Intervention de Georges Poirier, élu d’opposition, au conseil municipal du 9 décembre lors de la délibération sur la cession de l’ancienne caserne Corbineau.

Georges Poirier

Cette délibération pose des questions de forme et de fond.

D’abord une concertation avec les Lavallois

Cette délibération arrive en « questions du maire », sans passage donc devant une commission municipale. Parfois, sont examinés en commission des projets de délibération purement techniques pour des montants inférieurs à 1000 euros. Là, pour une vente de près de 2 millions d’euros, il n’y a aucune discussion préalable. C’est comme pour la place du 11 novembre pour laquelle aucun projet n’a encore été présenté en commission municipale. Vous avez consulté, dites-vous, des opérateurs immobiliers et, « après une rencontre avec les représentants de la ville » (qui ?), vous avez choisi une proposition. Tout ceci est très opaque.

Corbineau n’est pas un simple immeuble à céder. C’est un ensemble historique du centre-ville qui a toujours été un bâtiment public, d’abord une caserne puis un lieu emblématique du patrimoine municipal. Cela vaut au moins un débat public avec les Lavallois sur l’avenir de Corbineau. Il n’y a même pas eu une réunion avec les riverains. Déjà, fin 2017, vous êtes passés outre l’avis des riverains de Saint-Julien malgré leurs avis défavorables lors de l’enquête publique.

On ne peut pas vendre le bien commun des Lavallois sans leur demander leur avis.

D’autres pistes pour la réhabilitation de Corbineau  

Si vous écoutez un peu les riverains de la rue de Bretagne et même d’ailleurs, beaucoup espèrent que le site de Corbineau offre un espace de stationnement à deux pas du cœur de ville, avec une navette permanente.
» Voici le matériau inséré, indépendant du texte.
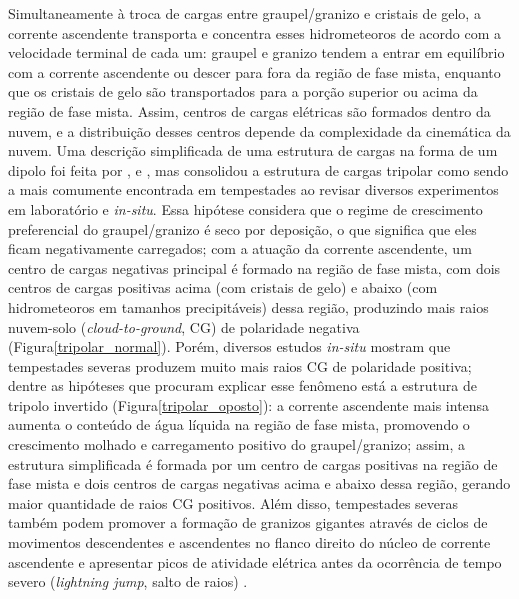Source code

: Simultaneamente à troca de cargas entre graupel/granizo e cristais de gelo, a corrente ascendente transporta e concentra esses hidrometeoros de acordo com a velocidade terminal de cada um: graupel e granizo tendem a entrar em equilíbrio com a corrente ascendente ou descer para fora da região de fase mista, enquanto que os cristais de gelo são transportados para a porção superior ou acima da região de fase mista. Assim, centros de cargas elétricas são formados dentro da nuvem, e a distribuição desses centros depende da complexidade da cinemática da nuvem. Uma descrição simplificada de uma estrutura de cargas na forma de um dipolo foi feita por ,  e , mas  consolidou a estrutura de cargas tripolar como sendo a mais comumente encontrada em tempestades ao revisar diversos experimentos em laboratório e \textit{in-situ}. Essa hipótese considera que o regime de crescimento preferencial do graupel/granizo é seco por deposição, o que significa que eles ficam negativamente carregados; com a atuação da corrente ascendente, um centro de cargas negativas principal é formado na região de fase mista, com dois centros de cargas positivas acima (com cristais de gelo) e abaixo (com hidrometeoros em tamanhos precipitáveis) dessa região, produzindo mais raios nuvem-solo (\textit{cloud-to-ground}, CG) de polaridade negativa (Figura\autoref{tripolar_normal}). Porém, diversos estudos \textit{in-situ}  \cite{Macgorman1994, Carey1995a, Lyons1998, Carey2003e, Carey2007, Pineda2016} mostram que tempestades severas produzem muito mais raios CG de polaridade positiva; dentre as hipóteses que procuram explicar esse fenômeno está a estrutura de tripolo invertido (Figura\autoref{tripolar_oposto}): a corrente ascendente mais intensa aumenta o conteúdo de água líquida na região de fase mista, promovendo o crescimento molhado e carregamento positivo do graupel/granizo; assim, a estrutura simplificada é formada por um centro de cargas positivas na região de fase mista e dois centros de cargas negativas acima e abaixo dessa região, gerando maior quantidade de raios CG positivos. Além disso, tempestades severas também podem promover a formação de granizos gigantes através de ciclos de movimentos descendentes e ascendentes no flanco direito do núcleo de corrente ascendente \cite{Knight1970, Knight2001c, Knight2005} e apresentar picos de atividade elétrica antes da ocorrência de tempo severo (\textit{lightning jump}, salto de raios) \cite{Goodman1988, Williams1999, Schultz2009a, Gatlin2010, Schultz2011}.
Beaucoup de Lavallois, si on les interroge, ont aussi des idées sur l’avenir de Corbineau : une résidence intergénérationnelle et végétalisée ; une maison de retraite couplée à une crèche ; un espace associatif en centre ville ; le transfert de services municipaux situés en hypercentre pour faciliter l’arrivée de grandes enseignes dans des magasins à étages ; etc.

L’avenir de Corbineau ne se limite pas à des appartements de grand luxe.

La Caserne Corbineau venue à un promoteur-financier

Parlons aussi de l’acquéreur potentiel

Qui est donc l’acheteur pressenti ? C’est une société de Bordeaux comme ne l’indique pas la délibération. France Pierre Patrimoine n’a d’ailleurs que 1 à 2 salariés. Depuis 2018, le dirigeant mandataire est Financière Bacalan, située à la même adresse, et qui, elle-même, a pour mandataire depuis 2017 FL Holding, toujours même adresse.

La délibération précise que France Pierre Patrimoine appartient au groupe CIR – toujours même adresse à Bordeaux – et qui réhabilite effectivement des immeubles de standing dans de nombreuses villes. Le groupe CIR a, lui aussi, pour dirigeant mandataire la Financière Bacalan elle-même dirigée par FL Holding.

Le site du groupe CIR (bien fait) indique que, depuis 2017, les fondateurs de CIR sont associés à BridgePoint pour se développer. BridgePoint est une société internationale de capital investissement. Son comité consultatif européen comprend une ancienne ministre centriste, Anne-Marie Idrac. Le monde est petit.